◆ **任务列表**
a – 列出卷积神经网络示例文本中出现的所有以 http 开头的网址。
b – 请接着卷积神经网络示例文本的最后一句往下续写。

# Convolutional Neural Network Example

Build a convolutional neural network with TensorFlow.

- Author: Aymeric Damien
- Project: https://github.com/aymericdamien/TensorFlow-Examples/

## CNN Overview

![CNN](http://personal.ie.cuhk.edu.hk/~ccloy/project_target_code/images/fig3.png)

## MNIST Dataset Overview

This example is using MNIST handwritten digits. The dataset contains 60,000 examples for training and 10,000 examples for testing. The digits have been size-normalized and centered in a fixed-size image (28x28 pixels) with values from 0 to 1. For simplicity, each image has been flatten and converted to a 1-D numpy array of 784 features (28*28).

![MNIST Dataset](http://neuralnetworksanddeeplearning.com/images/mnist_100_digits.png)

More info: http://yann.lecun.com/exdb/mnist/

In [1]:
from __future__ import division, print_function, absolute_import

import tensorflow as tf

# Import MNIST data
from tensorflow.examples.tutorials.mnist import input_data
#注意onehot=true，输出是0000001000
#诡异的直接调用tf自带训练集的方式，并不普适，还是要了解怎么预处理出来一个数据集
mnist = input_data.read_data_sets("/tmp/data/", one_hot=True)

Successfully downloaded train-images-idx3-ubyte.gz 9912422 bytes.

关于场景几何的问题

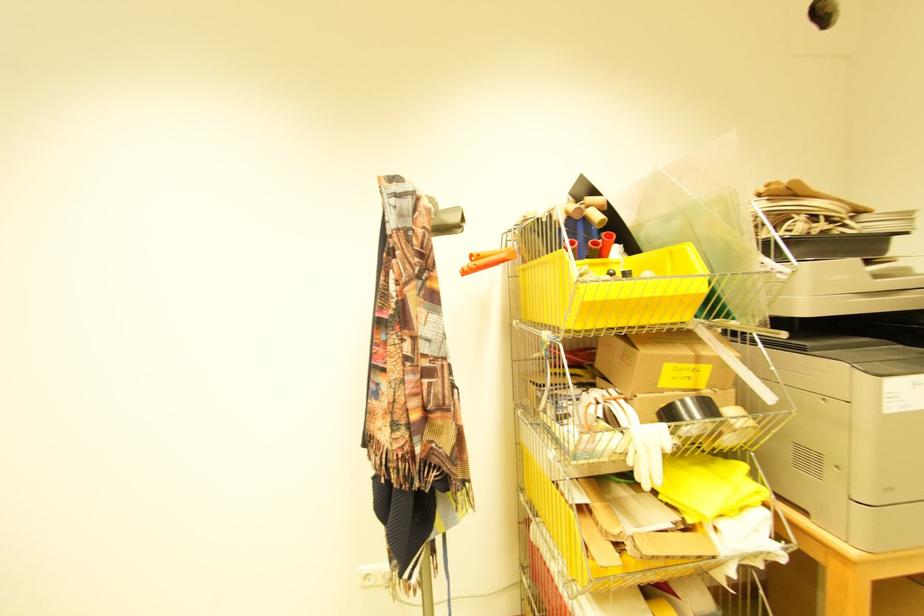
Image resolution: width=924 pixels, height=616 pixels. What are the coordinates of `red plastic cup` in the screenshot? It's located at (601, 246).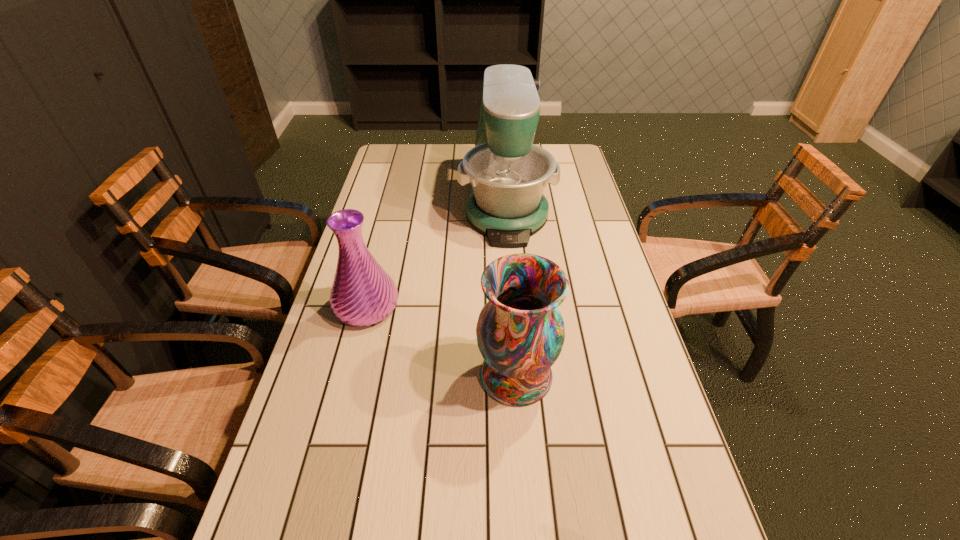
I want to click on the farthest object, so click(x=507, y=173).

This screenshot has width=960, height=540. In order to click on mixer in this screenshot , I will do `click(507, 173)`.

Identify the location of the right vase. (520, 333).

The height and width of the screenshot is (540, 960). Find the location of `the nearest object`. the nearest object is located at coordinates (520, 333).

Find the location of a particular element. the farther vase is located at coordinates (362, 294).

Where is `the left vase`? the left vase is located at coordinates (362, 294).

Locate an element on the screen. free space located on the front-facing side of the mixer is located at coordinates (514, 301).

What are the coordinates of `free space located on the right of the nearest object` in the screenshot? It's located at [x=581, y=375].

I want to click on vacant space located on the right of the second farthest object, so click(472, 307).

The height and width of the screenshot is (540, 960). Find the location of `object that is at the far edge`. object that is at the far edge is located at coordinates (507, 173).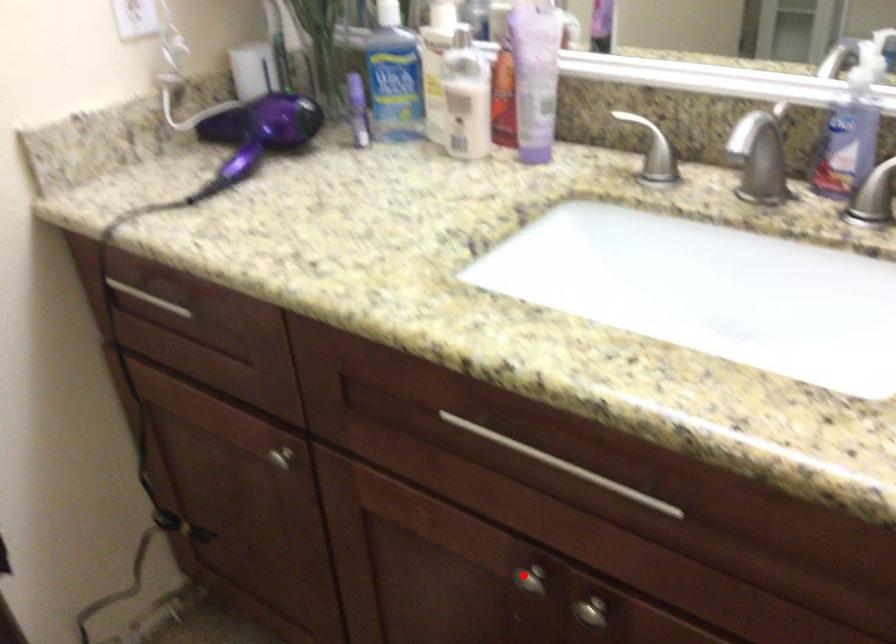
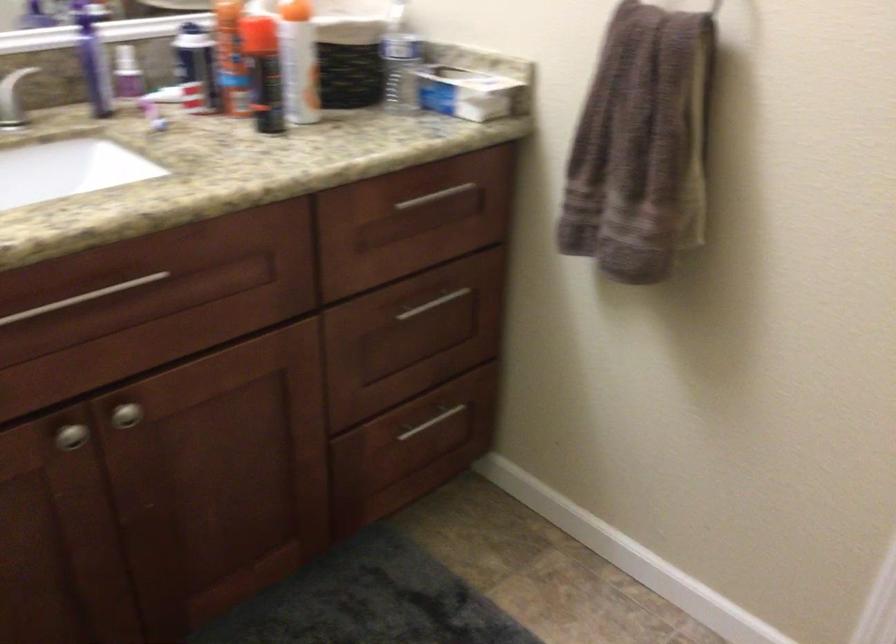
Question: I am providing you with two images of the same scene from different viewpoints. A red point is shown in image1. For the corresponding object point in image2, is it positioned nearer or farther from the camera?

Choices:
 (A) Nearer
 (B) Farther

Answer: (B)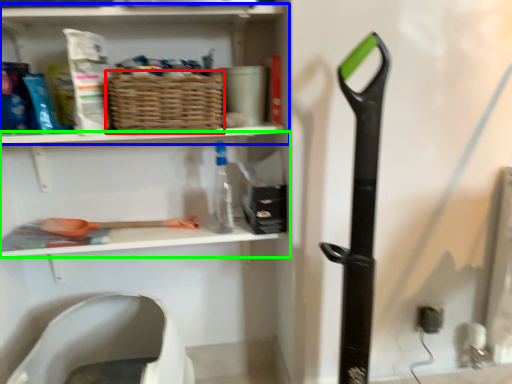
Question: Estimate the real-world distances between objects in this image. Which object is farther from basket (highlighted by a red box), shelf (highlighted by a blue box) or shelf (highlighted by a green box)?

Choices:
 (A) shelf
 (B) shelf

Answer: (B)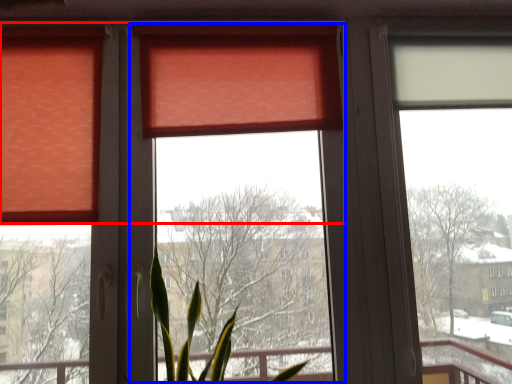
Question: Among these objects, which one is nearest to the camera, curtain (highlighted by a red box) or window screen (highlighted by a blue box)?

Choices:
 (A) curtain
 (B) window screen

Answer: (B)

◆ **参考答案**
a –
https://github.com/aymericdamien/TensorFlow-Examples/
http://personal.ie.cuhk.edu.hk/~ccloy/project_target_code/images/fig3.png
http://neuralnetworksanddeeplearning.com/images/mnist_100_digits.png
http://yann.lecun.com/exdb/mnist/

b –
Extracting /tmp/data/train-images-idx3-ubyte.gz
Successfully downloaded train-labels-idx1-ubyte.gz 28881 bytes.
Extracting /tmp/data/train-labels-idx1-ubyte.gz
Successfully downloaded t10k-images-idx3-ubyte.gz 1648877 bytes.
Extracting /tmp/data/t10k-images-idx3-ubyte.gz
Successfully downloaded t10k-labels-idx1-ubyte.gz 4542 bytes.
Extracting /tmp/data/t10k-labels-idx1-ubyte.gz


In [5]:
# Training Parameters
learning_rate = 0.001
num_steps = 500
batch_size = 128
display_step = 10

# Network Parameters
num_input = 784 # MNIST data input (img shape: 28*28)
num_classes = 10 # MNIST total classes (0-9 digits)
dropout = 0.75 # Dropout, probability to keep units

# tf Graph input
#注意X维度的定义，我们已知每个input instance（每张图片）是一个784*1的列向量，有多少图片不知道，所以这里用【None，num_input】
X = tf.placeholder(tf.float32, [None, num_input])
#输出用Y表示，但Y也同样表示的是N个onehot的10*1的列向量
Y = tf.placeholder(tf.float32, [None, num_classes])
#网络中的值，都要用placeholder，注意keep_prob用placeholder，而且是个1*1的量
keep_prob = tf.placeholder(tf.float32) # dropout (keep probability)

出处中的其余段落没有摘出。